TASK ITEM:
Lines that include "Larceny" make up the answer; copy all of them from the data below.

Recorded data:
= = =
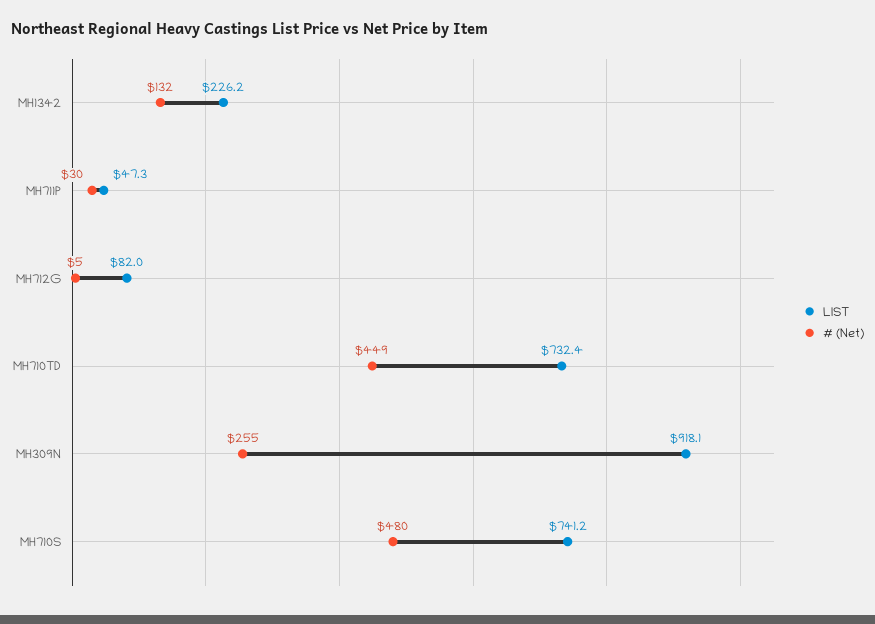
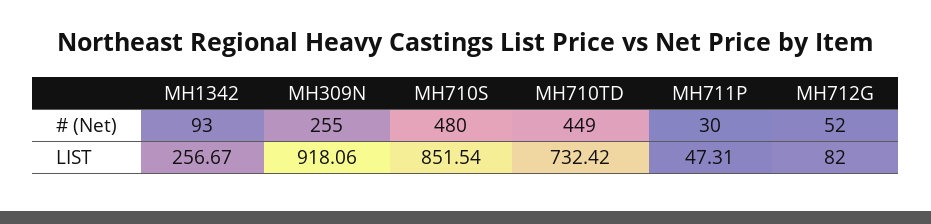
  {
    "LIST": {
-     "MH1342": 226.2,
+     "MH1342": 256.67,
      "MH711P": 47.31,
      "MH712G": 82,
      "MH710TD": 732.42,
      "MH309N": 918.06,
-     "MH710S": 741.2
+     "MH710S": 851.54
    },
    "# (Net)": {
-     "MH1342": 132,
+     "MH1342": 93,
      "MH711P": 30,
-     "MH712G": 5,
+     "MH712G": 52,
      "MH710TD": 449,
      "MH309N": 255,
      "MH710S": 480
    }
  }

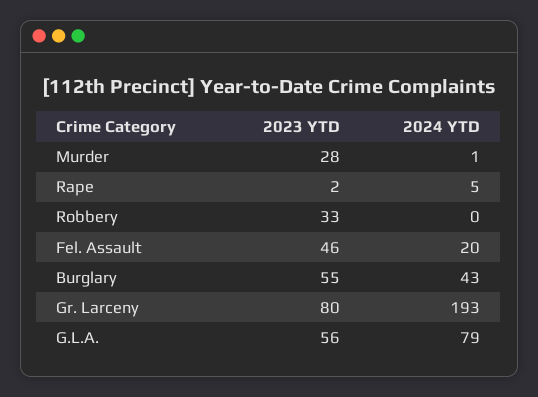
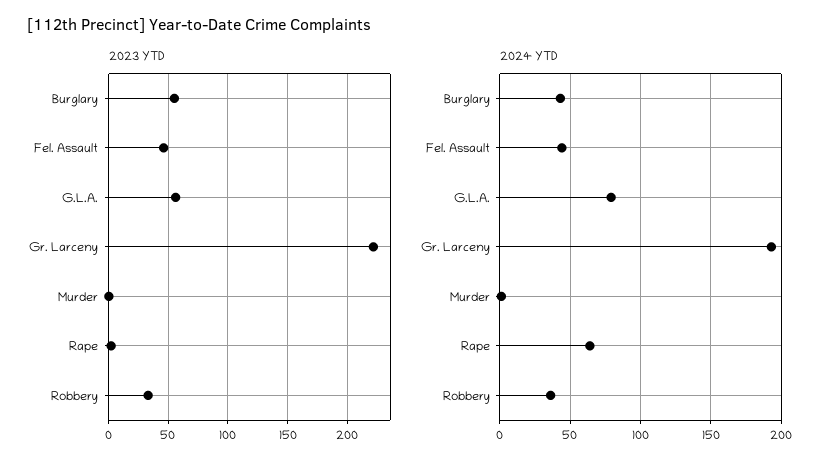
  {
    "2023 YTD": {
-     "Murder": 28,
+     "Murder": 0,
      "Rape": 2,
      "Robbery": 33,
      "Fel. Assault": 46,
      "Burglary": 55,
-     "Gr. Larceny": 80,
+     "Gr. Larceny": 220,
      "G.L.A.": 56
    },
    "2024 YTD": {
      "Murder": 1,
-     "Rape": 5,
+     "Rape": 65,
-     "Robbery": 0,
+     "Robbery": 35,
-     "Fel. Assault": 20,
+     "Fel. Assault": 45,
      "Burglary": 43,
      "Gr. Larceny": 193,
      "G.L.A.": 79
    }
  }

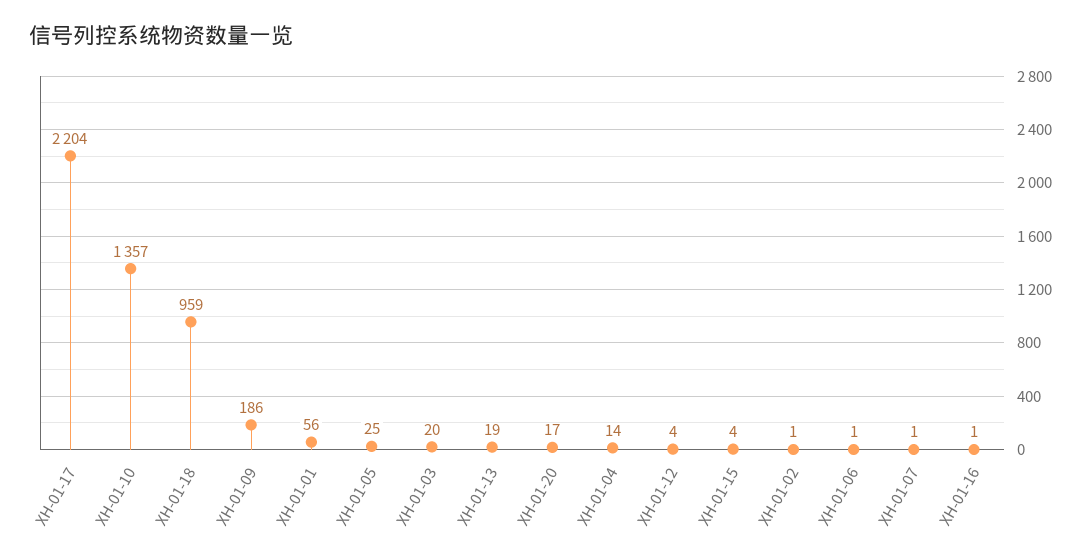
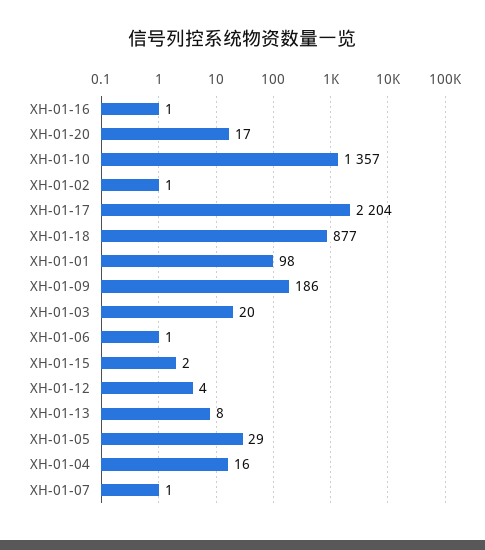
  {
    "XH-01-17": 2204,
    "XH-01-10": 1357,
-   "XH-01-18": 959,
+   "XH-01-18": 877,
    "XH-01-09": 186,
-   "XH-01-01": 56,
+   "XH-01-01": 98,
-   "XH-01-05": 25,
+   "XH-01-05": 29,
    "XH-01-03": 20,
-   "XH-01-13": 19,
+   "XH-01-13": 8,
    "XH-01-20": 17,
-   "XH-01-04": 14,
+   "XH-01-04": 16,
    "XH-01-12": 4,
-   "XH-01-15": 4,
+   "XH-01-15": 2,
    "XH-01-02": 1,
    "XH-01-06": 1,
    "XH-01-07": 1,
    "XH-01-16": 1
  }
= = =
ANSWER TO THE EXERCISE:
-     "Gr. Larceny": 80,
+     "Gr. Larceny": 220,
      "Gr. Larceny": 193,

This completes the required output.